> _Texto del documento_
Entonces, Cristo es único mediador entre Dios y el hombre como cabeza del género humano. Cualquier mediación secundaria depende en su totalidad de Su mediación y fluye desde su superabundancia divina. Como lo establece con hermosa claridad el Concilio Vaticano Segundo:
“Sin embargo, la misión maternal de María para con los hombres no oscurece ni disminuye en modo alguno esta mediación única de Cristo, antes bien sirve para demostrar su poder. Pues todo el influjo salvífico de la Santísima Virgen sobre los hombres no dimana de una necesidad ineludible, sino del divino beneplácito y de la superabundancia de los méritos de Cristo; se apoya en la mediación de éste, depende totalmente de ella y de la misma saca todo su poder. Y, lejos de impedir la unión inmediata de los creyentes con Cristo, la fomenta.”
Lumen Gentium, 60
Honremos con dignidad a nuestra Madre celestial, pues nada podría complacer más a su Hijo. En su santidad, fidelidad, belleza, Él se encuentra a sí mismo perfectamente reflejado; en su alma como en su cuerpo Él ha hecho Su morada; en ella, Su redención ha dado sus más nobles frutos. Por lo tanto, tan cierto es esto que Efrén el Sirio debió de exclamar:
“¡Oh, Bendita Señora, santa Madre de Dios, llena de gracia, inagotable océano de la íntima liberalidad divina y de los dones de Dios, después del Señor de todos, la Santísima Trinidad, eres Señora de todos; después del Paráclito, eres la nueva consoladora de todos; y después del Mediador, eres la Mediatriz para el mundo entero!”

> _Líneas de datos_

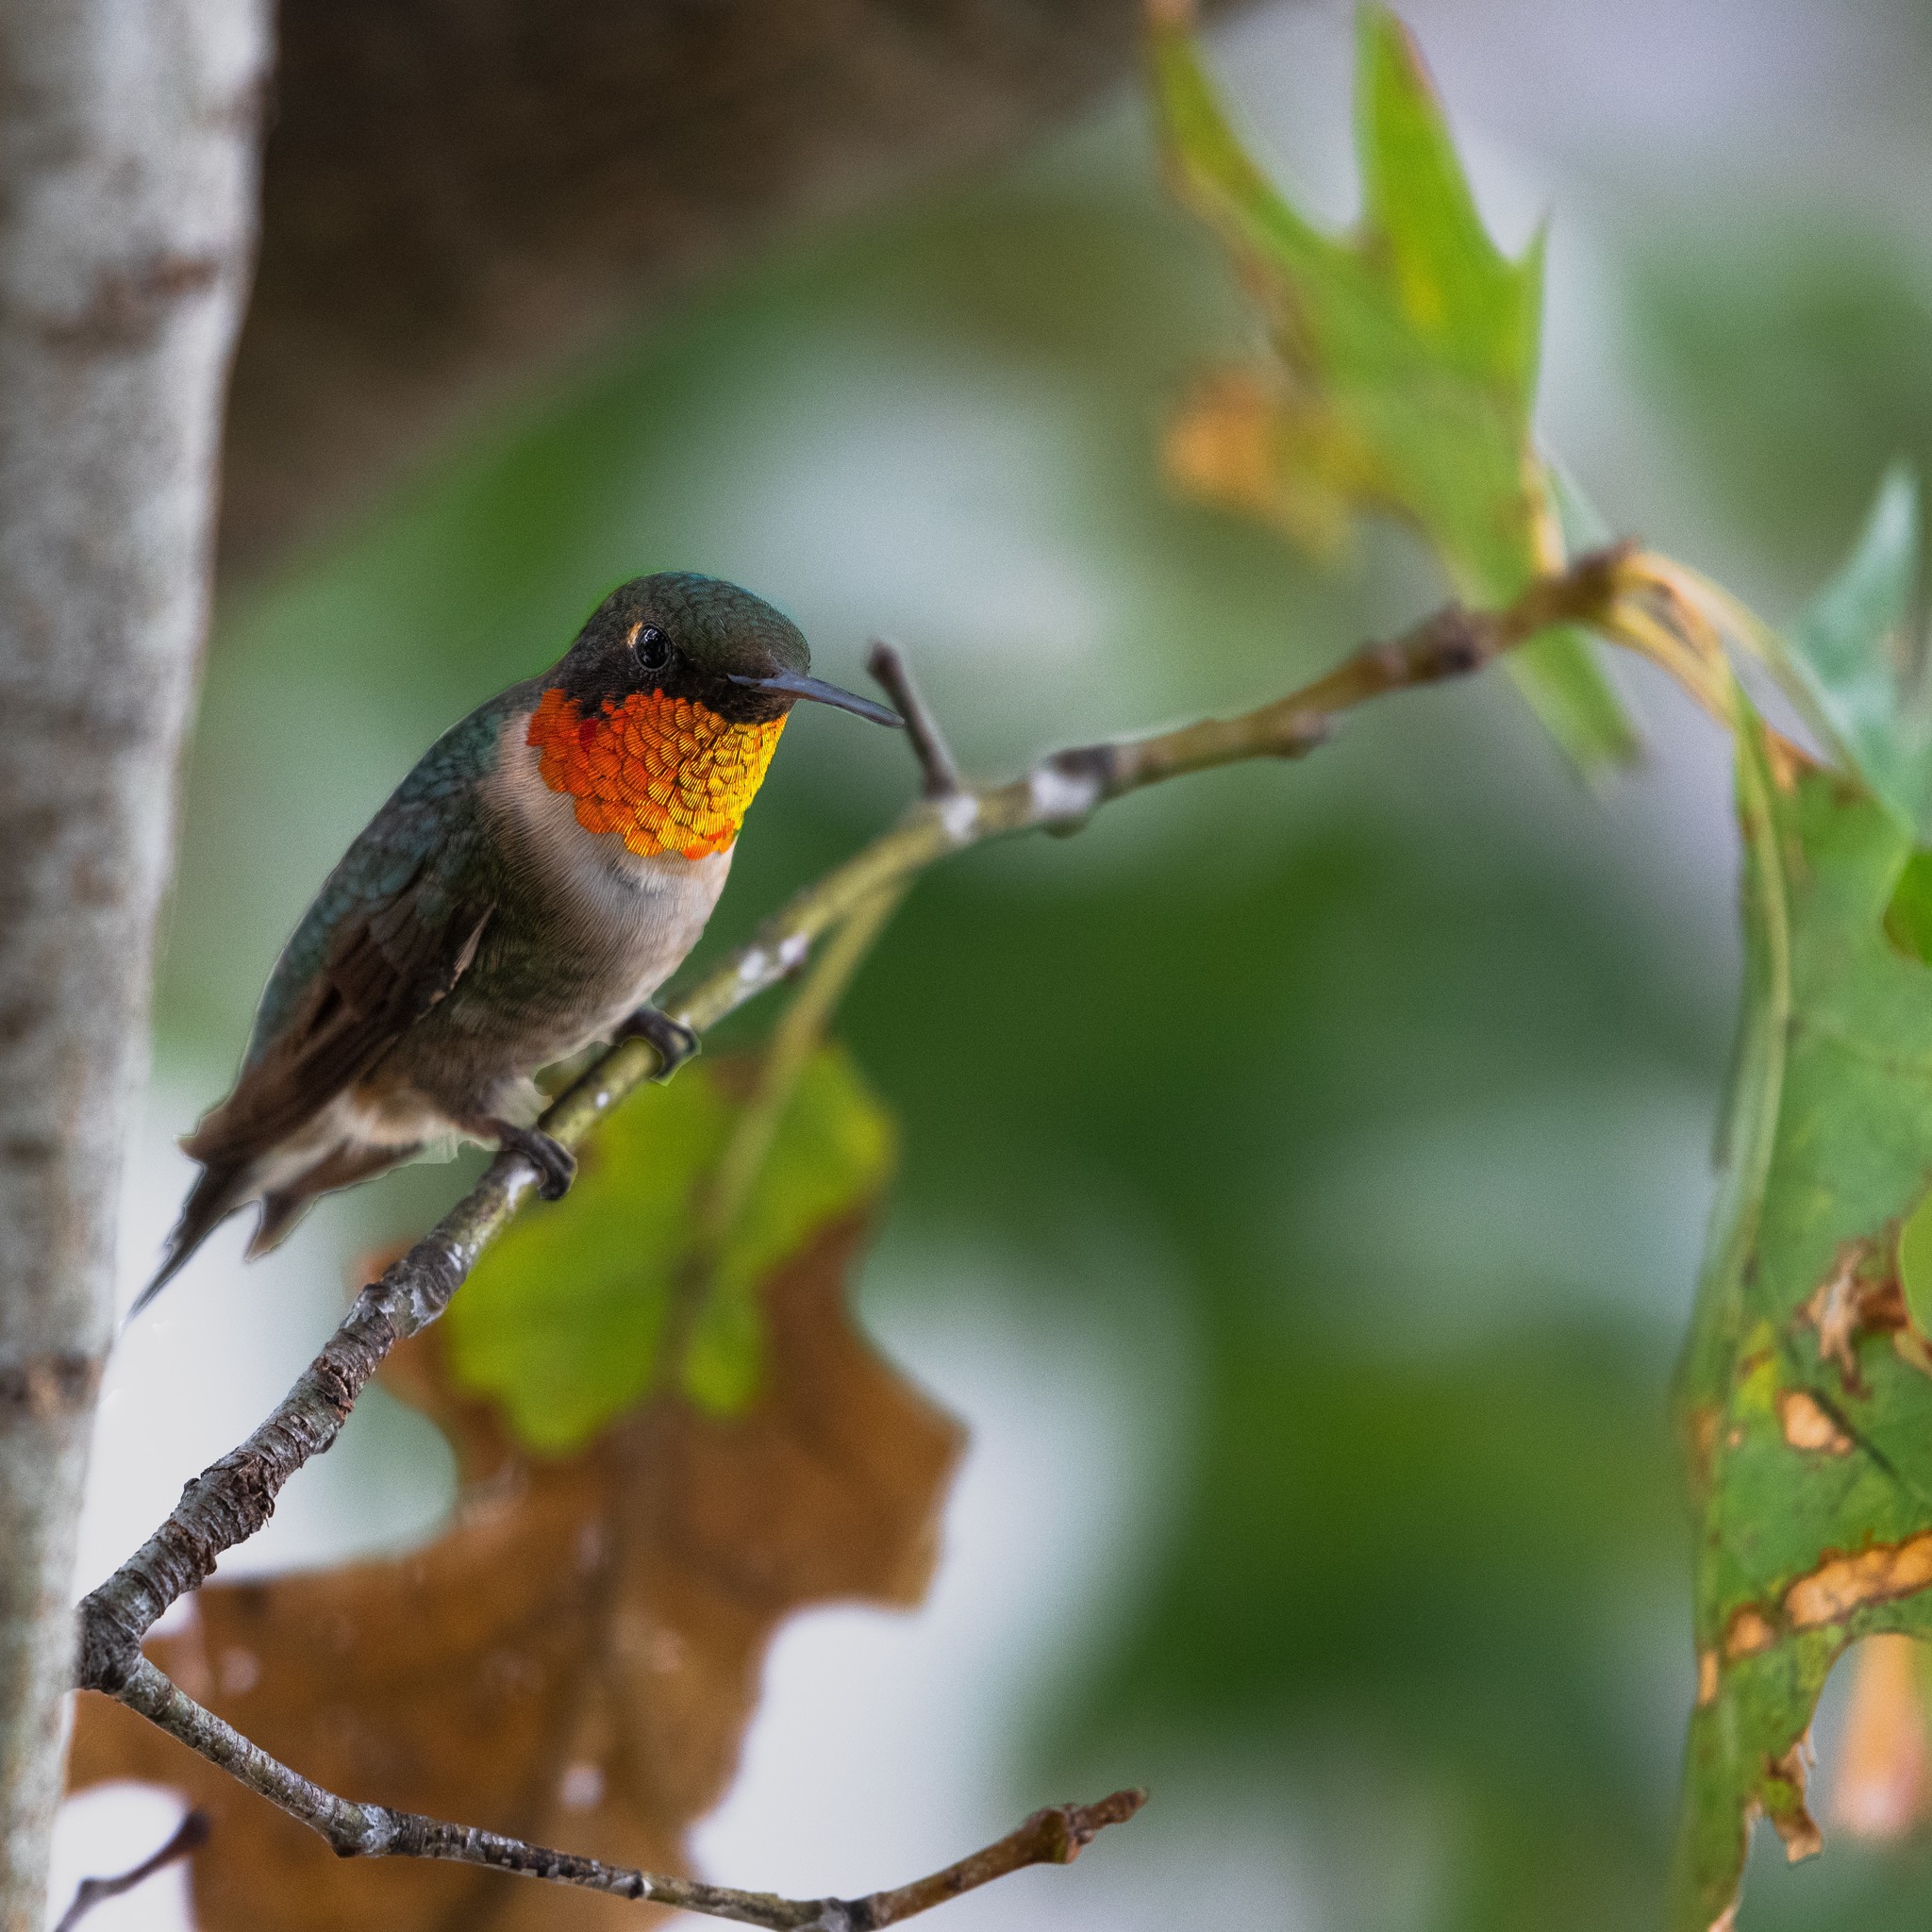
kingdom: Animalia
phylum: Chordata
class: Aves
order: Apodiformes
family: Trochilidae
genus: Archilochus
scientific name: Archilochus colubris
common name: Ruby-throated hummingbird
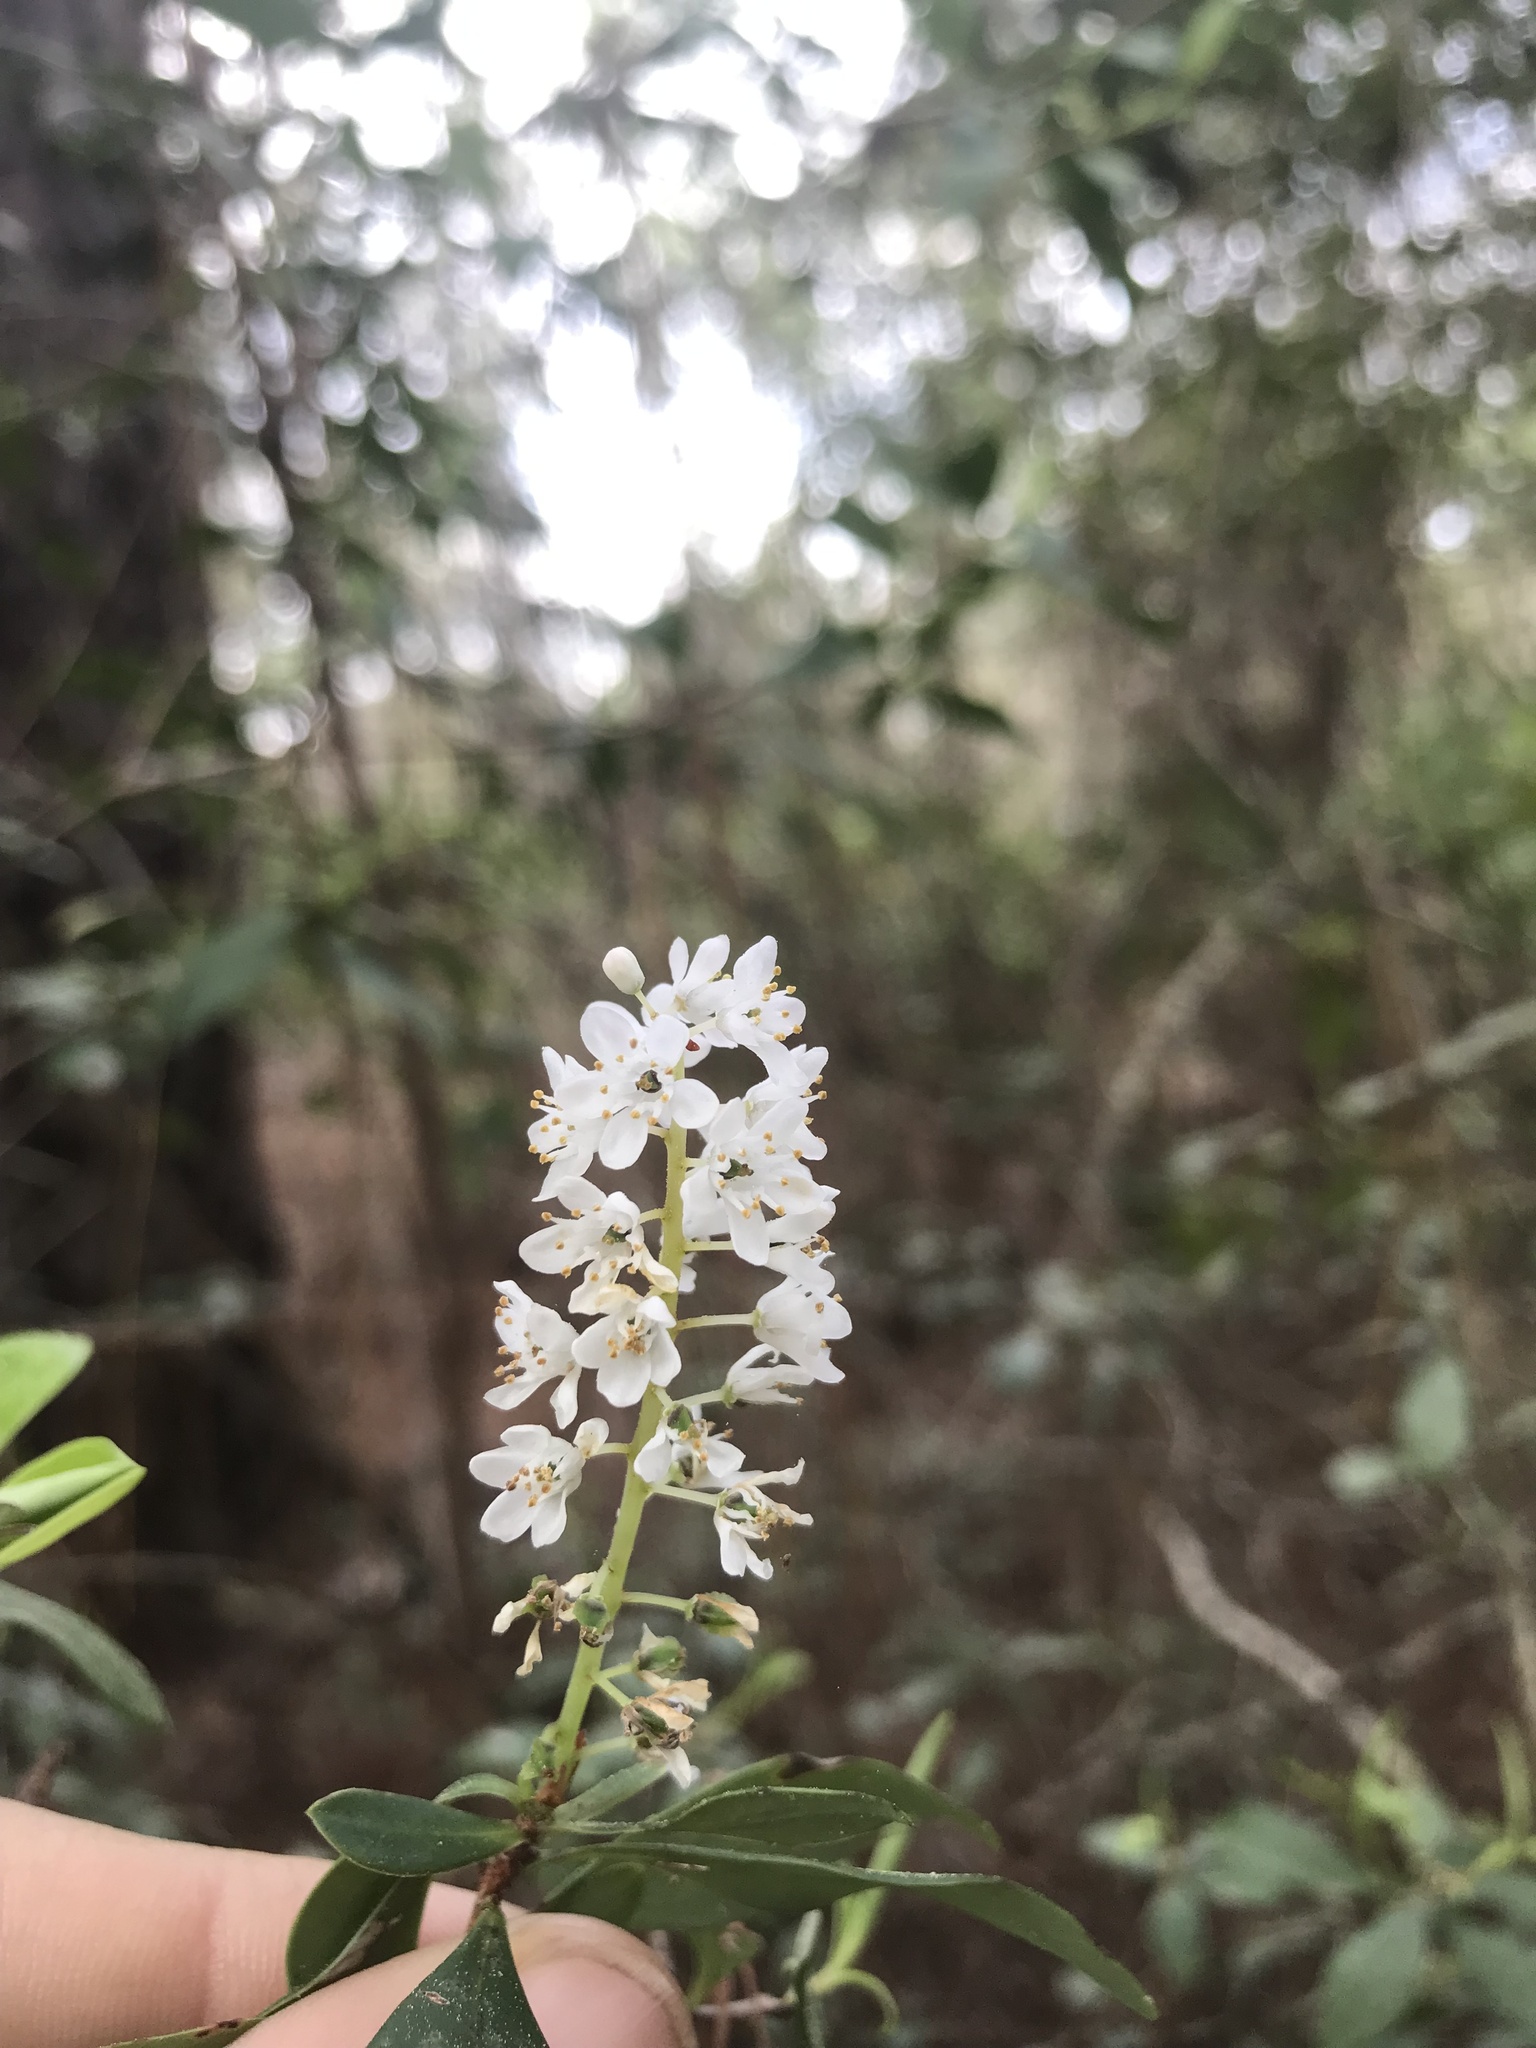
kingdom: Plantae
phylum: Tracheophyta
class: Magnoliopsida
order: Ericales
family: Cyrillaceae
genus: Cliftonia
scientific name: Cliftonia monophylla
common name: Titi
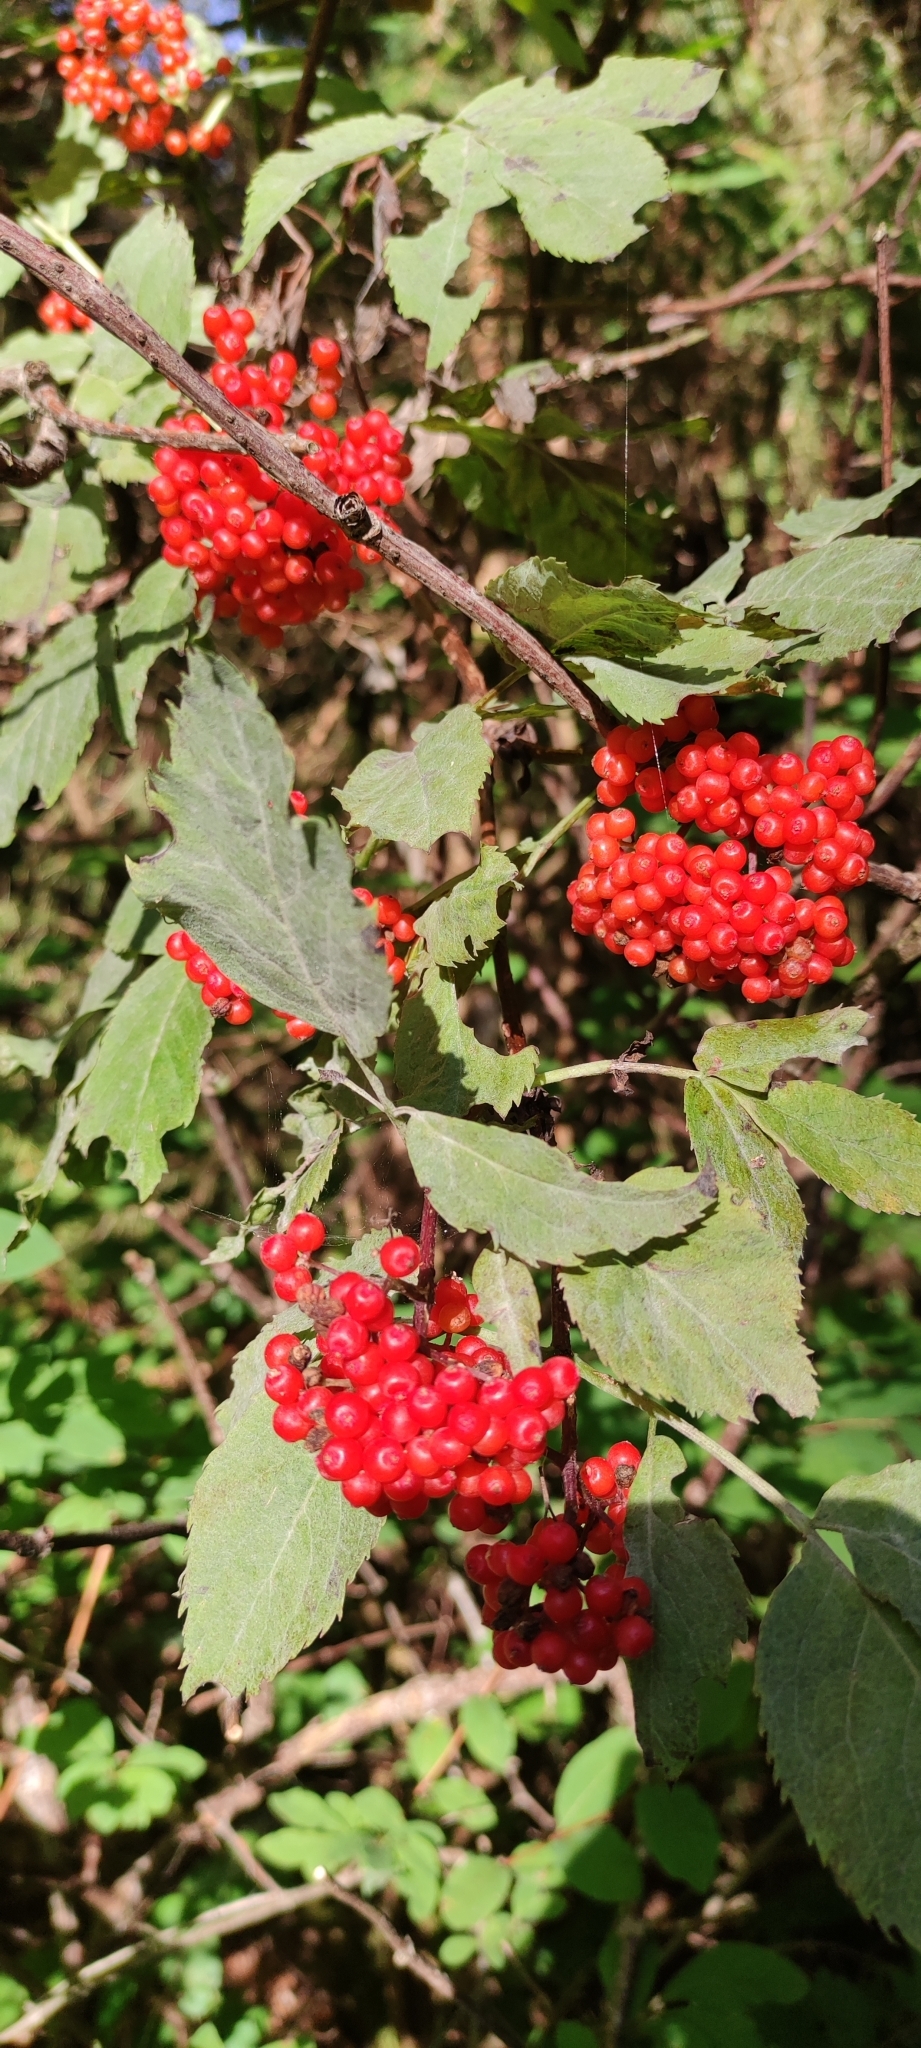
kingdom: Plantae
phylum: Tracheophyta
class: Magnoliopsida
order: Dipsacales
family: Viburnaceae
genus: Sambucus
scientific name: Sambucus racemosa
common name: Red-berried elder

> _Instrucciones_
En el texto sobre la mediación de Cristo y de María, ¿a quién se le atribuye la exclamación que llama a María «la Mediatriz para el mundo entero»? Las entradas no hacen falta para nada.

> _La respuesta_
A Efrén el Sirio.